Risk is normal. Nothing great happens by staying in your comfort zone. The comfort zone feels, well, comfortable. It’s what’s kept me in my job for years but I have this image of myself at death. I’m talking to God and he’s telling me it’s the end. “Please, God,” I plead, “I didn’t do half of what I wanted to do. Give me another chance. Let me try again. Put me in another body, give me more years.” God replies, “I gave you so many chances and you doubted yourself, you doubted me. You stayed on the safe path, you dismissed your ideas as not being good enough. You never really tried, Peta-Gaye, you never really tried.”
I believe we all came here to do something really special and you know deep down what it is. Do it. Regret must be horrible at the end.

Be patient. Sometimes what we set out to achieve takes a lifetime, our lifetime. I don’t like being patient. Like a two year old, I want everything now, but that’s just not how the world works.

Learn to sell your vision and promote yourself. I couldn’t do this for years. I joined Toastmasters, a public speaking organization, to improve my confidence. I started watching inspirational talks and listening to inspirational CDs. I surrounded myself with people who believe in me. Sure it can be hard to sell yourself or your idea, but it boils down to this. if you don’t believe in yourself and what you’re selling, who will?

Time Travel

I love movies about time travel, not the sci-fi unrealistic ones, but the “real” ones where people travel back to change something important. My new favourite is About Time (Netflix) where the protagonist goes back to correct those moments in life we all wish we could erase: times of being a bumbling idiot, saying the wrong thing, not saying what you really should have said or wanted to say, especially not telling people you love them, letting great opportunities slip by because of fear, laziness, or missing the boat for whatever reason.

Hence my obsession with time travel. I wish I could go back and correct a few things. I would go back to university and study English, no matter who said I’d never be able to get a job being an artsy fartsy. I’d definitely go back and NOT lose it on my father’s old girlfriend when she asked me what I planned on doing with my life (I was twenty something, had just finished backpacking and was jobless).

I have a friend who says regrets are useless. I agree but it doesn’t stop me from wishing that I had the power (or the time machine) to go back and tweak a few things. In the movie About Time, the protagonist realizes that after marriage and children, he doesn’t need to go back as often as he once did. He got some advice from his father, also a time traveller, for happiness. Live each day over again, one more time, the second time without all the fear and tension of the first time. Those days he lived again were better: he laughed more, hugged people, noticed and smiled at all the people who served him coffee and lunch instead of giving them the perfunctory nod. As time went by, he felt the need to live only once, living as if life was a gift and loving every minute of his glorious journey.

It’s unfortunate for me that it took four kids for me to realize that the softer approach is sometimes better. Perhaps it’s because it’s my last child but I’m lighter, smile more, laugh more, tell more jokes, and I don’t have these unrealistic expectations. I remember staring grimly down at my firstborn during her swim classes. Poor thing must’ve thought life was a series of tests.

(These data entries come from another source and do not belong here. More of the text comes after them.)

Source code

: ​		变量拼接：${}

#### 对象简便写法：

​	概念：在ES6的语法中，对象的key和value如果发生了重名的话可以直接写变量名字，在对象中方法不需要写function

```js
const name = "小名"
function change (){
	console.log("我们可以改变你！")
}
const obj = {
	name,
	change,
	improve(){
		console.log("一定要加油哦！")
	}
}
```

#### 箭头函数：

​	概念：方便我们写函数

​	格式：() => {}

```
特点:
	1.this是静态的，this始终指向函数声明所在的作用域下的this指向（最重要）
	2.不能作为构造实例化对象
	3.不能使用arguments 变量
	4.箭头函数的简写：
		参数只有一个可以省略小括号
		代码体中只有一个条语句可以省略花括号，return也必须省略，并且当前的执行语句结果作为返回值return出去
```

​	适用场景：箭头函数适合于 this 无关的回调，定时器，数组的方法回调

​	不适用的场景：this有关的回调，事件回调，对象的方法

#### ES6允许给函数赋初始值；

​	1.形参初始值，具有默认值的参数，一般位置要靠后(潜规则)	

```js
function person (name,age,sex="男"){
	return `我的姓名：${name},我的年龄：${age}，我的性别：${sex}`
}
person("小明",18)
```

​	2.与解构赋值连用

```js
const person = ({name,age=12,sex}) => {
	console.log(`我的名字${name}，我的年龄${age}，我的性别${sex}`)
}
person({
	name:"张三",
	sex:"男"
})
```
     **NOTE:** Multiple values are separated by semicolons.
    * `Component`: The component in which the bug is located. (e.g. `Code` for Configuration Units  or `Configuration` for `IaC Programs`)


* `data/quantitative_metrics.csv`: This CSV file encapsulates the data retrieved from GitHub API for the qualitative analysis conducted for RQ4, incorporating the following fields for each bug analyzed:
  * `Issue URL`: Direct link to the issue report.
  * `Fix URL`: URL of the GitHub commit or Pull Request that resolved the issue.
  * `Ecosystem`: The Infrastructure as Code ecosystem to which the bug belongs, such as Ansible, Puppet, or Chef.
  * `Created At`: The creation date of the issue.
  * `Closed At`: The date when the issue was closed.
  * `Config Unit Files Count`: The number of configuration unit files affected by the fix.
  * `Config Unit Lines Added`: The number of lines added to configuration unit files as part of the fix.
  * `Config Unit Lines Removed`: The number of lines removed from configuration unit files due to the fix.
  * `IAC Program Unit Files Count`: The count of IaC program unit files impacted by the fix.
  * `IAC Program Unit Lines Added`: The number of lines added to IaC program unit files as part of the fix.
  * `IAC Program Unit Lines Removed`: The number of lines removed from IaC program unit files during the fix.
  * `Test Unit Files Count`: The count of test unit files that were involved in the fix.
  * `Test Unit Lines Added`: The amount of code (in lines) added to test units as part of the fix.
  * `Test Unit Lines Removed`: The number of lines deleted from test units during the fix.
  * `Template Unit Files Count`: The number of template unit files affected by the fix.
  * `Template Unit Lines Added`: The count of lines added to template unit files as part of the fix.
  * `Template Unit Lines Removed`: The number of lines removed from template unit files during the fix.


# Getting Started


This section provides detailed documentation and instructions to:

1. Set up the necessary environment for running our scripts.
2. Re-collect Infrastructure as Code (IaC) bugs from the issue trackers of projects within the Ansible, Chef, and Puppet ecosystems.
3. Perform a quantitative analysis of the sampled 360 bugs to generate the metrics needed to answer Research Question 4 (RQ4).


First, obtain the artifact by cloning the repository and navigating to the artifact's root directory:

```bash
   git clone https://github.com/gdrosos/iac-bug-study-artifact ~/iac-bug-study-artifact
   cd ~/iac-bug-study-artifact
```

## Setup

Until my time machine is built, I can’t go back. I can do what the guy in the movie did: I can try to live each day as a gift, releasing the tension I carry around with me as I navigate mornings, rush to work, cope with sickness and disappointments. I can certainly smile at all the people I come in contact with (that’s easy enough to do), small talk and compliments wouldn’t hurt either. Worrying about money is pointless. Hugging is therapy. Back rubs and storytelling are comforting. Making others feel good is a lot nicer than being grumpy, moody and selfishly consumed by my own problems which half the time aren’t problems at all. Until my time machine is built, I’ve got one chance and one chance only. I’ve got to get it right the first time around.